Demystifying Chatbots

July 17, 2019 5-minute read

Chatbots are hot these days. Everybody and their grandma has a bot now. Want book a flight? There’s app bot for that. Customer support? There’s a bot. (Not to be confused with the Elite Executive Customer Support Engineer TMtrained and employed by certain ISPs only to have scripted conversations.) Need some psychological help? That’s right; bot.

To a software engineer, this whole bot thing seems exciting and overwhelming at the same time. When I started working on my first Google Home Action, I didn’t know where to begin. Over the course of past couple of years, I have developed a few such bot apps for different platforms — including Google Home and Amazon Alexa. While each platform comes with its own nuances, there is a common architectural pattern. In this post, I am going to draw a high level picture of this pattern.

What Is a Chatbot?

For the scope of this post, I am going to assume that any program capable of having some sort of conversation on a topic is a chatbot. So, it can be a feedback collection bot that asks the user to rate 1 to 5 on a bunch of questions or the JARVIS.

Building Blocks

Chatbot frameworks across different platforms follow a similar structure. Google and Amazon both provide infrastructure for end to end bot development. However, the similarity in architecture allows developers to swap out the default components and plug in new ones.

Let’s go through these building blocks — starting at the user interface.

User Interface

Main advantage of the bots over traditional apps is diversity in user interface. Chatbots can communicate over a wide variety of interfaces like text, voice, etc. This enables the developers to deliver their chat apps across wide variety of platforms with minimal effort. For example, same backend can power the bots on Facebook Messenger, Google Home, Alexa and WeChat.

This is great for the users since they can just open a new chat on a platform of their choice instead of downloading another app.

Overall, the interfaces can be categorized in following groups:

Point and Click: This is the simplest. The bot asks a question and provides a bunch of options to choose from. Depending on the user’s choice, next question is asked. Domino’s has one such bot.
Free Text: This type of bot allows the user to type free text messages. This adds a layer of difficulty of understanding intent behind the user’s message. Plenty of websites serve their FAQs as a chat bot.
Voice: These are the bots that you actually talk to. Siri, Alexa, Cortana, Google Assistant — you’ve probably met one of these. This is essentially a free text interface with Speech-to-Text on top of it.

Language Processor

NLP is the magic sauce that powers a chat bot. Natural language processor is responsible for converting the unstructured human text to a structure that can be consumed programmatically. NLP has two major responsibilities, namely intent classification and entity extraction.

In case of Alexa, NLP is provided by built in Alexa Skills Kit while Google recommends Dialogflow. These services do a little more than just NLP, but that is for later.

Let’s take an example question:

What was by balance in savings account last month?

What was by balance in savings account last month?

Intent Classification: Each message from the user needs to be classified into one of the predefined intents. The intent tells us whether the user said “hello”, asked for account balance, or thanked the bot.

The example above should be classified under awesomely named intent “ask_account_balance”

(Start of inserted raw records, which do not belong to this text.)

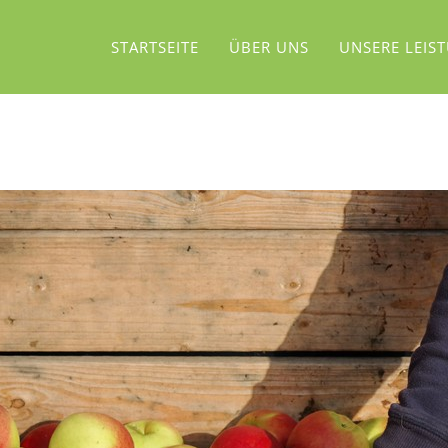
STARTSEITE
ÜBER UNS
UNSERE LEIS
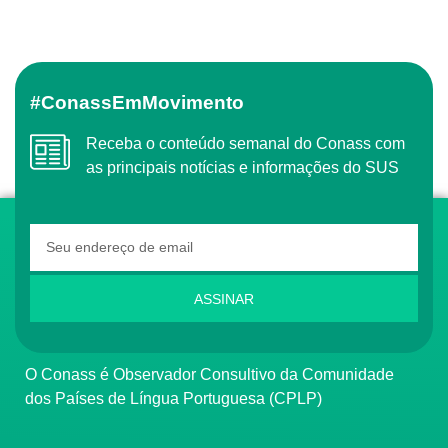
#ConassEmMovimento
Receba o conteúdo semanal do Conass com
as principais notícias e informações do SUS
ASSINAR
O Conass é Observador Consultivo da Comunidade
dos Países de Língua Portuguesa (CPLP)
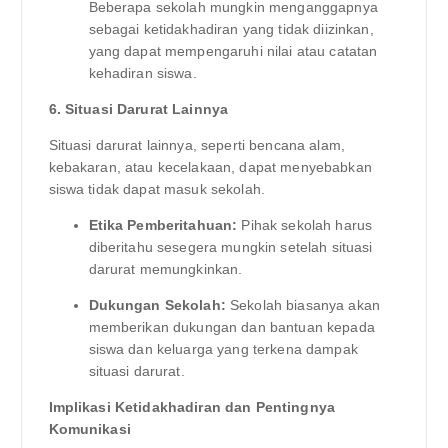
Beberapa sekolah mungkin menganggapnya
sebagai ketidakhadiran yang tidak diizinkan,
yang dapat mempengaruhi nilai atau catatan
kehadiran siswa.
6. Situasi Darurat Lainnya
Situasi darurat lainnya, seperti bencana alam,
kebakaran, atau kecelakaan, dapat menyebabkan
siswa tidak dapat masuk sekolah.
Etika Pemberitahuan:
Pihak sekolah harus
diberitahu sesegera mungkin setelah situasi
darurat memungkinkan.
Dukungan Sekolah:
Sekolah biasanya akan
memberikan dukungan dan bantuan kepada
siswa dan keluarga yang terkena dampak
situasi darurat.
Implikasi Ketidakhadiran dan Pentingnya
Komunikasi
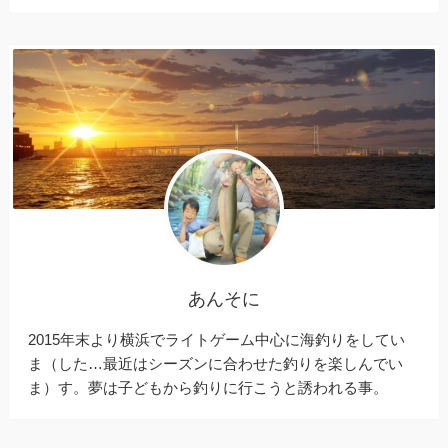
あんそに
2015年末より横浜でライトゲーム中心に海釣りをしてい
ま（した…最近はシーズンに合わせた釣りを楽しんでい
ま）す。夢は子どもから釣りに行こうと誘われる事。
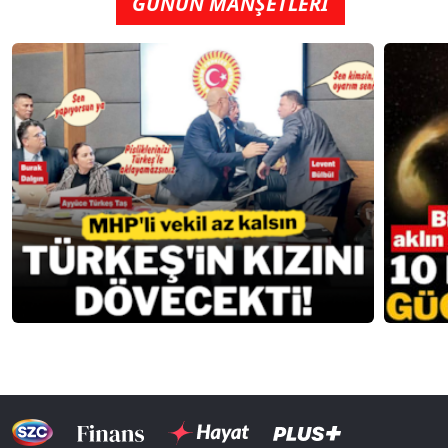
GÜNÜN MANŞETLERİ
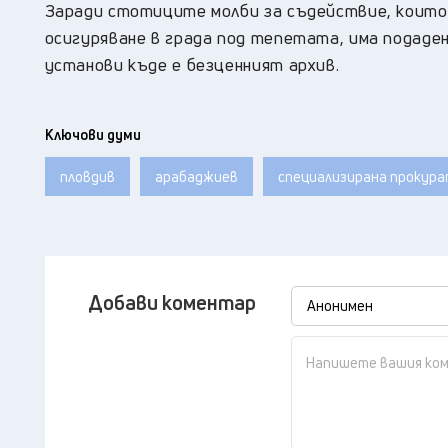
Заради стотиците молби за съдействие, които 
осигуряване в града под тепетата, има подаден
установи къде е безценният архив.
Ключови думи
пловдив
арабаджиев
специализирана прокур
Добави коментар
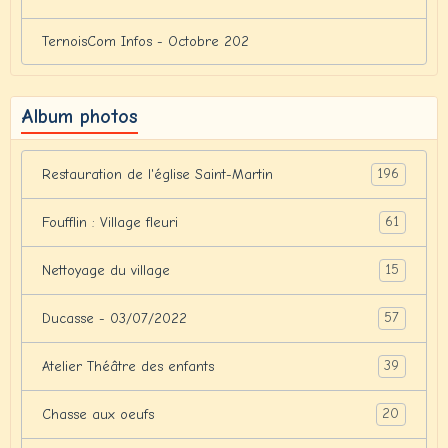
TernoisCom Infos - Octobre 202
Album photos
196
Restauration de l'église Saint-Martin
61
Foufflin : Village fleuri
15
Nettoyage du village
57
Ducasse - 03/07/2022
39
Atelier Théâtre des enfants
20
Chasse aux oeufs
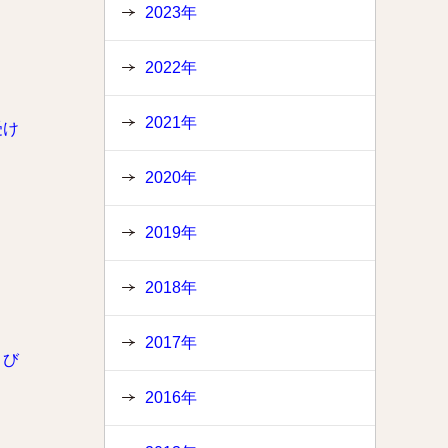
2023年
2022年
2021年
受け
2020年
2019年
2018年
2017年
よび
り
2016年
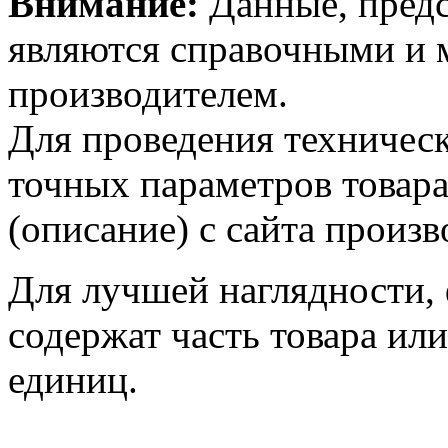
Внимание:
Данные, предс
являются справочными и м
производителем.
Для проведения техническ
точных параметров товар
(описание) с сайта произв
Для лучшей наглядности,
содержат часть товара или
единиц.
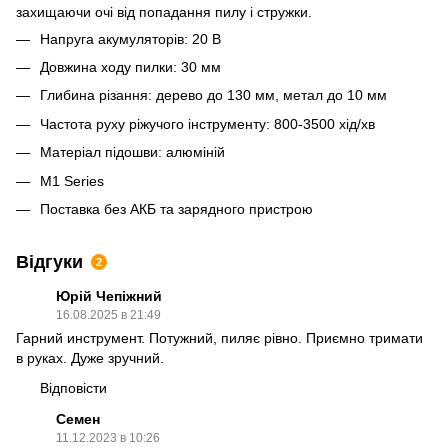
захищаючи очі від попадання пилу і стружки.
Напруга акумуляторів: 20 В
Довжина ходу пилки: 30 мм
Глибина різання: дерево до 130 мм, метал до 10 мм
Частота руху ріжучого інструменту: 800-3500 хід/хв
Матеріал підошви: алюміній
М1 Series
Поставка без АКБ та зарядного пристрою
Відгуки
2
Юрій Чепіжний
16.08.2025 в 21:49
Гарний инструмент. Потужний, пиляє рівно. Приємно тримати
в руках. Дуже зручний.
Відповісти
Семен
11.12.2023 в 10:26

Entity Extraction: Entities are the parameters embedded in the user’s utterance. The example above has two entities.

Account type: savings
Time: last month

So, a natural language processor will take our question and give structured output. Of course, the exact structure will vary according to the NLP system used.

Now that we have a structure, it is time to give some answers.

Fulfillment Service

This is probably the simplest part. A fulfillment service takes the structure above and returns an answer that the bot can utter.

In our example above, maybe we query the database and form an utterance: “Your account balance for savings account was ₹345 on 30th of June. You’re broke!” (That last part is not strictly necessary.)

For most household chat bots, fulfillment service is just an HTTP REST service. Google Cloud Functions, AWS Lambda, Azure Functions, etc. are great candidates for hosting such a service

Multi-Turn Conversations

A full blown conversation requires much more information than can be provided by the current message. Multi-level information sources are used to construct the conversation context.

Persistent Storage

The information that remains static across conversations is obtained from sources like databases. User details, user preferences, etc. are good examples since they need to be persisted across sessions.

Session Storage

Some information is transient and needs to be remembered only in the current session. For example, when the user says, “Let’s talk about my savings account” the bot needs to remember that account type is “savings” for rest of the conversation.

Such information is maintained within the session using a “bag of slots”. A bag of slots is just a dictionary of slot names and values. While the structure may differ between frameworks, they all provide a way to store and retrieve values from session level storage.

That was a birds eye view of how a bot works. I have deliberately kept a lot of details out of this post in order to keep it simple. We will look at those in the coming posts.